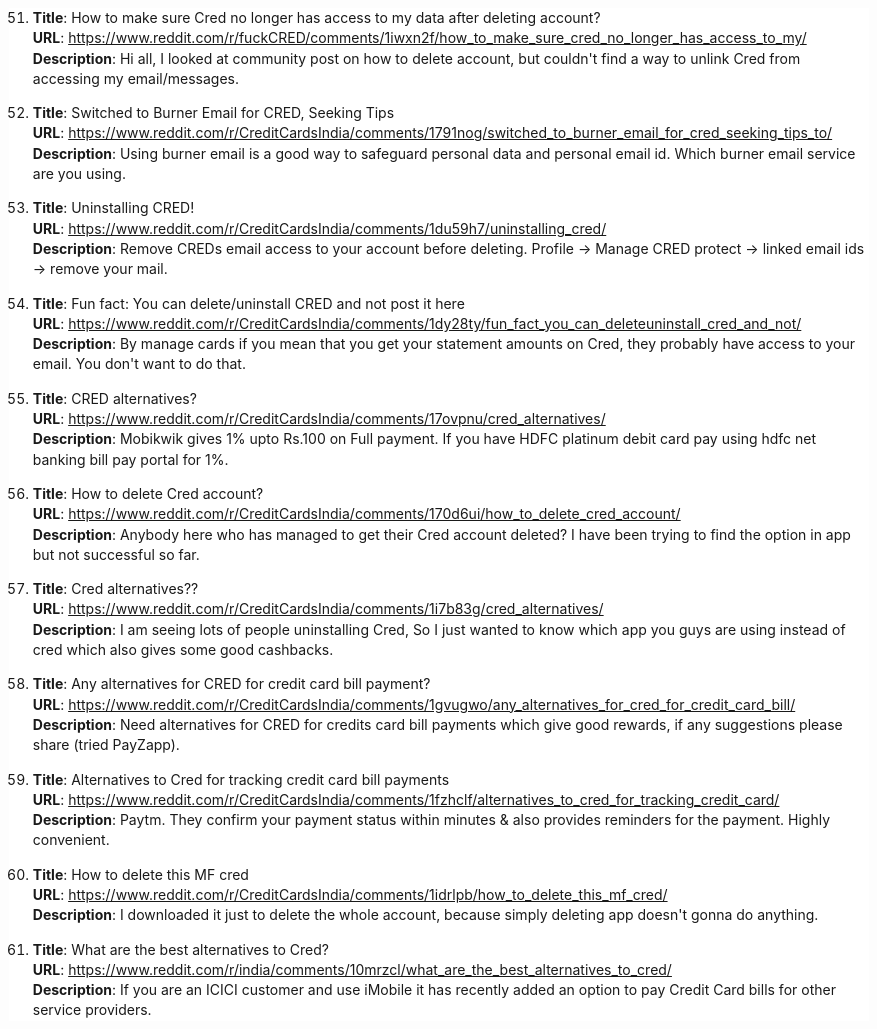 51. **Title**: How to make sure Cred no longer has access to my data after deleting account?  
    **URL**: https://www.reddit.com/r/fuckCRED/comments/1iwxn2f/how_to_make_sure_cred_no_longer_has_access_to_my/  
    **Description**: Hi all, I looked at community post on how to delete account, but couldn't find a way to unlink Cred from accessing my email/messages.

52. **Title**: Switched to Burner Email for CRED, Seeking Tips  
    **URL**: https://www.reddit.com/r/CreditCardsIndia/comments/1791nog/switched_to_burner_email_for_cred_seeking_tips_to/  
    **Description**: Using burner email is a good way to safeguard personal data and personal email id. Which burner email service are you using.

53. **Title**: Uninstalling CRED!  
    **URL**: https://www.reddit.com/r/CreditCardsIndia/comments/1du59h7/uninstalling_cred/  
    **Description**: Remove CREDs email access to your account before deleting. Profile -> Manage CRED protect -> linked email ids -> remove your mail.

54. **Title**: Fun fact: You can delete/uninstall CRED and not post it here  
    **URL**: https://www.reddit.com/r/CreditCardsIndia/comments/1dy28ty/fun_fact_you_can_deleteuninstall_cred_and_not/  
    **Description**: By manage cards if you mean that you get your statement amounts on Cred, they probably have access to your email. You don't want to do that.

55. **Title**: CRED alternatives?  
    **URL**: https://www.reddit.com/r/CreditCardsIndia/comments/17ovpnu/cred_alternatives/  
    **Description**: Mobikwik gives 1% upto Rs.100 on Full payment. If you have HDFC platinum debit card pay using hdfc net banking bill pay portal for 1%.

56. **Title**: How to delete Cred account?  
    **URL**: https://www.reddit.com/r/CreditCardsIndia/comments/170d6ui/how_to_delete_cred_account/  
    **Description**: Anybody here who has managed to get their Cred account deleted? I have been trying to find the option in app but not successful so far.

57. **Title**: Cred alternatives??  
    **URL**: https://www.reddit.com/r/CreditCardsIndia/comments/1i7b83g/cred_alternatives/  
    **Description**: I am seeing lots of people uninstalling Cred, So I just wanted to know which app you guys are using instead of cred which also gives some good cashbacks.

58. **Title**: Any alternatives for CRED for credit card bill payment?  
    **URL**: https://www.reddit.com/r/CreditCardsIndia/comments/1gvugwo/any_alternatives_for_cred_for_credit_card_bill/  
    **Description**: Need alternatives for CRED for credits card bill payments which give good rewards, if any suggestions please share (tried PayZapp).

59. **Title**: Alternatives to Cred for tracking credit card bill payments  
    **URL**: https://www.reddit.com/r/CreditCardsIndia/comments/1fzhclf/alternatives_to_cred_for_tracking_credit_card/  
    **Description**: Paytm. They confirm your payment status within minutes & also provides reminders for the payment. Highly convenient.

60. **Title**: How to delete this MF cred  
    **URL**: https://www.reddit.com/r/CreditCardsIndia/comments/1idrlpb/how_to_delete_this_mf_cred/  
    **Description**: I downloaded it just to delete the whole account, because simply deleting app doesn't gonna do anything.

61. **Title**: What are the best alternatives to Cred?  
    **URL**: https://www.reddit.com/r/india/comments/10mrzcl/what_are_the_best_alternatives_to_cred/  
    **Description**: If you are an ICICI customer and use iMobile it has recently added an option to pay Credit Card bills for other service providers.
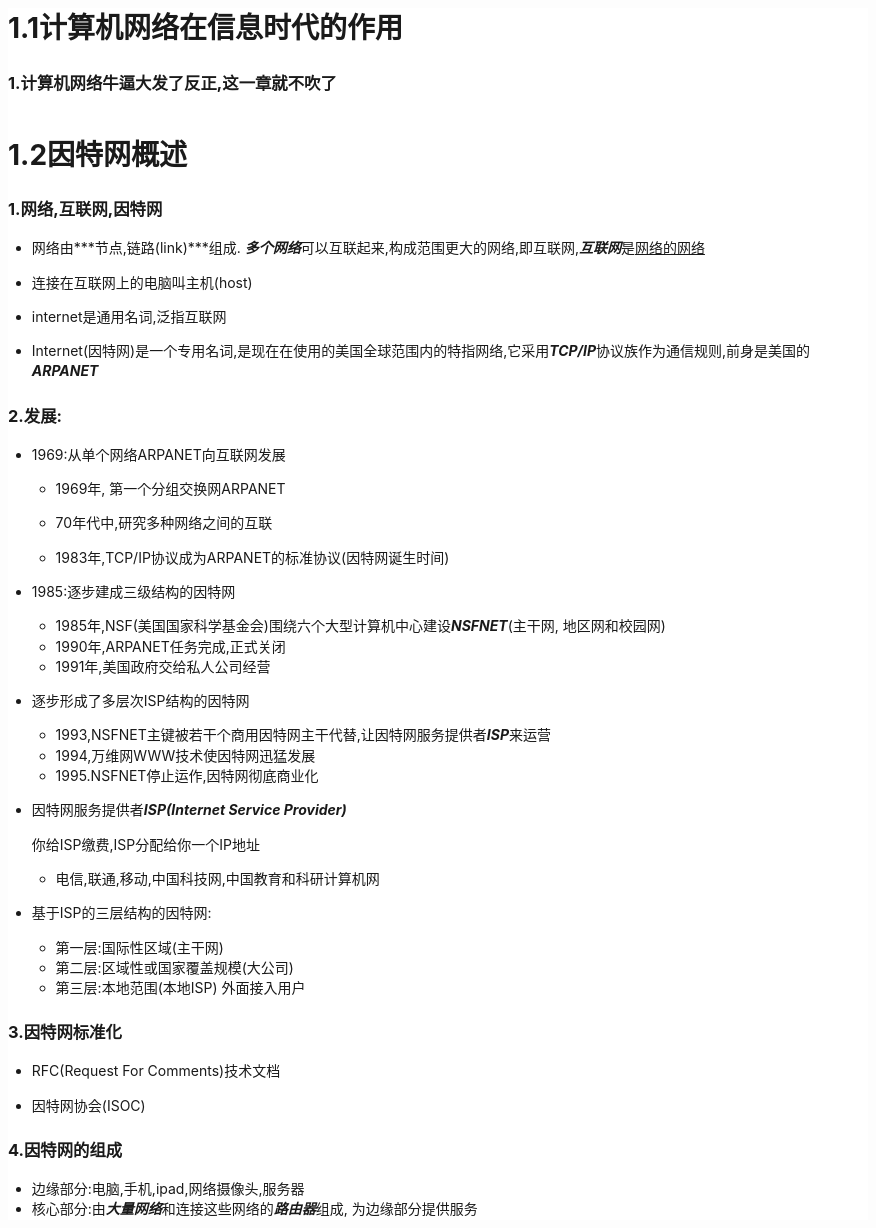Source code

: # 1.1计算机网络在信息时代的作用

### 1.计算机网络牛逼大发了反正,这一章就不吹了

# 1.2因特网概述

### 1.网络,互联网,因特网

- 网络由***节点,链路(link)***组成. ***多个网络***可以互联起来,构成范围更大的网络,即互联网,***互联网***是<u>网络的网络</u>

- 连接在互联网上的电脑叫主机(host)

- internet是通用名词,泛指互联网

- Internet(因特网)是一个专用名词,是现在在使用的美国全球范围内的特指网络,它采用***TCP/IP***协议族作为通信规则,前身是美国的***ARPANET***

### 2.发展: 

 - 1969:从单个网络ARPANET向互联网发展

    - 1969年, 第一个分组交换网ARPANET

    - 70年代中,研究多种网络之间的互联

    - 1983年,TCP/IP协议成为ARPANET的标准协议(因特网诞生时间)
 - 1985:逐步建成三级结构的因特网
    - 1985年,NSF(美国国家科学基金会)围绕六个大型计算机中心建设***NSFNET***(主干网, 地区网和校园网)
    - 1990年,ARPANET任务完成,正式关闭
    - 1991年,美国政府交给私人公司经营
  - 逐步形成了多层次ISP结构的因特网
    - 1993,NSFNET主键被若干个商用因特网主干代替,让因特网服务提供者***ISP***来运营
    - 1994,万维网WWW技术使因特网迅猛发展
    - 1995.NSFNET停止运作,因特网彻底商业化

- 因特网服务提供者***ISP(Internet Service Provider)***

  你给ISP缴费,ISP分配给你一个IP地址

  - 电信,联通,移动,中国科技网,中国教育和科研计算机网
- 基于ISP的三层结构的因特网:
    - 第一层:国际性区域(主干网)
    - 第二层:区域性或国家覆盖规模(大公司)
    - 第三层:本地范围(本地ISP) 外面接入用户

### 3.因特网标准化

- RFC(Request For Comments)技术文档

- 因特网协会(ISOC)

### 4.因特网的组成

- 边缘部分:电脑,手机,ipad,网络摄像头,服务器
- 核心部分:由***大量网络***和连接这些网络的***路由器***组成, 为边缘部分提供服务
● ● ●
#### [DIRECTIONS]
Update the lines above by replacing "Mobikwik" with "Paytm" and leaving everything else the same. Don't include the pictures in your answer.

#### [YOUR SOLUTION]
 51. **Title**: How to make sure Cred no longer has access to my data after deleting account?  
    **URL**: https://www.reddit.com/r/fuckCRED/comments/1iwxn2f/how_to_make_sure_cred_no_longer_has_access_to_my/  
    **Description**: Hi all, I looked at community post on how to delete account, but couldn't find a way to unlink Cred from accessing my email/messages.

52. **Title**: Switched to Burner Email for CRED, Seeking Tips  
    **URL**: https://www.reddit.com/r/CreditCardsIndia/comments/1791nog/switched_to_burner_email_for_cred_seeking_tips_to/  
    **Description**: Using burner email is a good way to safeguard personal data and personal email id. Which burner email service are you using.

53. **Title**: Uninstalling CRED!  
    **URL**: https://www.reddit.com/r/CreditCardsIndia/comments/1du59h7/uninstalling_cred/  
    **Description**: Remove CREDs email access to your account before deleting. Profile -> Manage CRED protect -> linked email ids -> remove your mail.

54. **Title**: Fun fact: You can delete/uninstall CRED and not post it here  
    **URL**: https://www.reddit.com/r/CreditCardsIndia/comments/1dy28ty/fun_fact_you_can_deleteuninstall_cred_and_not/  
    **Description**: By manage cards if you mean that you get your statement amounts on Cred, they probably have access to your email. You don't want to do that.

55. **Title**: CRED alternatives?  
    **URL**: https://www.reddit.com/r/CreditCardsIndia/comments/17ovpnu/cred_alternatives/  
    **Description**: Paytm gives 1% upto Rs.100 on Full payment. If you have HDFC platinum debit card pay using hdfc net banking bill pay portal for 1%.

56. **Title**: How to delete Cred account?  
    **URL**: https://www.reddit.com/r/CreditCardsIndia/comments/170d6ui/how_to_delete_cred_account/  
    **Description**: Anybody here who has managed to get their Cred account deleted? I have been trying to find the option in app but not successful so far.

57. **Title**: Cred alternatives??  
    **URL**: https://www.reddit.com/r/CreditCardsIndia/comments/1i7b83g/cred_alternatives/  
    **Description**: I am seeing lots of people uninstalling Cred, So I just wanted to know which app you guys are using instead of cred which also gives some good cashbacks.

58. **Title**: Any alternatives for CRED for credit card bill payment?  
    **URL**: https://www.reddit.com/r/CreditCardsIndia/comments/1gvugwo/any_alternatives_for_cred_for_credit_card_bill/  
    **Description**: Need alternatives for CRED for credits card bill payments which give good rewards, if any suggestions please share (tried PayZapp).

59. **Title**: Alternatives to Cred for tracking credit card bill payments  
    **URL**: https://www.reddit.com/r/CreditCardsIndia/comments/1fzhclf/alternatives_to_cred_for_tracking_credit_card/  
    **Description**: Paytm. They confirm your payment status within minutes & also provides reminders for the payment. Highly convenient.

60. **Title**: How to delete this MF cred  
    **URL**: https://www.reddit.com/r/CreditCardsIndia/comments/1idrlpb/how_to_delete_this_mf_cred/  
    **Description**: I downloaded it just to delete the whole account, because simply deleting app doesn't gonna do anything.

61. **Title**: What are the best alternatives to Cred?  
    **URL**: https://www.reddit.com/r/india/comments/10mrzcl/what_are_the_best_alternatives_to_cred/  
    **Description**: If you are an ICICI customer and use iMobile it has recently added an option to pay Credit Card bills for other service providers.
Source code

: # 1.1计算机网络在信息时代的作用

### 1.计算机网络牛逼大发了反正,这一章就不吹了

# 1.2因特网概述

### 1.网络,互联网,因特网

- 网络由***节点,链路(link)***组成. ***多个网络***可以互联起来,构成范围更大的网络,即互联网,***互联网***是<u>网络的网络</u>

- 连接在互联网上的电脑叫主机(host)

- internet是通用名词,泛指互联网

- Internet(因特网)是一个专用名词,是现在在使用的美国全球范围内的特指网络,它采用***TCP/IP***协议族作为通信规则,前身是美国的***ARPANET***

### 2.发展: 

 - 1969:从单个网络ARPANET向互联网发展

    - 1969年, 第一个分组交换网ARPANET

    - 70年代中,研究多种网络之间的互联

    - 1983年,TCP/IP协议成为ARPANET的标准协议(因特网诞生时间)
 - 1985:逐步建成三级结构的因特网
    - 1985年,NSF(美国国家科学基金会)围绕六个大型计算机中心建设***NSFNET***(主干网, 地区网和校园网)
    - 1990年,ARPANET任务完成,正式关闭
    - 1991年,美国政府交给私人公司经营
  - 逐步形成了多层次ISP结构的因特网
    - 1993,NSFNET主键被若干个商用因特网主干代替,让因特网服务提供者***ISP***来运营
    - 1994,万维网WWW技术使因特网迅猛发展
    - 1995.NSFNET停止运作,因特网彻底商业化

- 因特网服务提供者***ISP(Internet Service Provider)***

  你给ISP缴费,ISP分配给你一个IP地址

  - 电信,联通,移动,中国科技网,中国教育和科研计算机网
- 基于ISP的三层结构的因特网:
    - 第一层:国际性区域(主干网)
    - 第二层:区域性或国家覆盖规模(大公司)
    - 第三层:本地范围(本地ISP) 外面接入用户

### 3.因特网标准化

- RFC(Request For Comments)技术文档

- 因特网协会(ISOC)

### 4.因特网的组成

- 边缘部分:电脑,手机,ipad,网络摄像头,服务器
- 核心部分:由***大量网络***和连接这些网络的***路由器***组成, 为边缘部分提供服务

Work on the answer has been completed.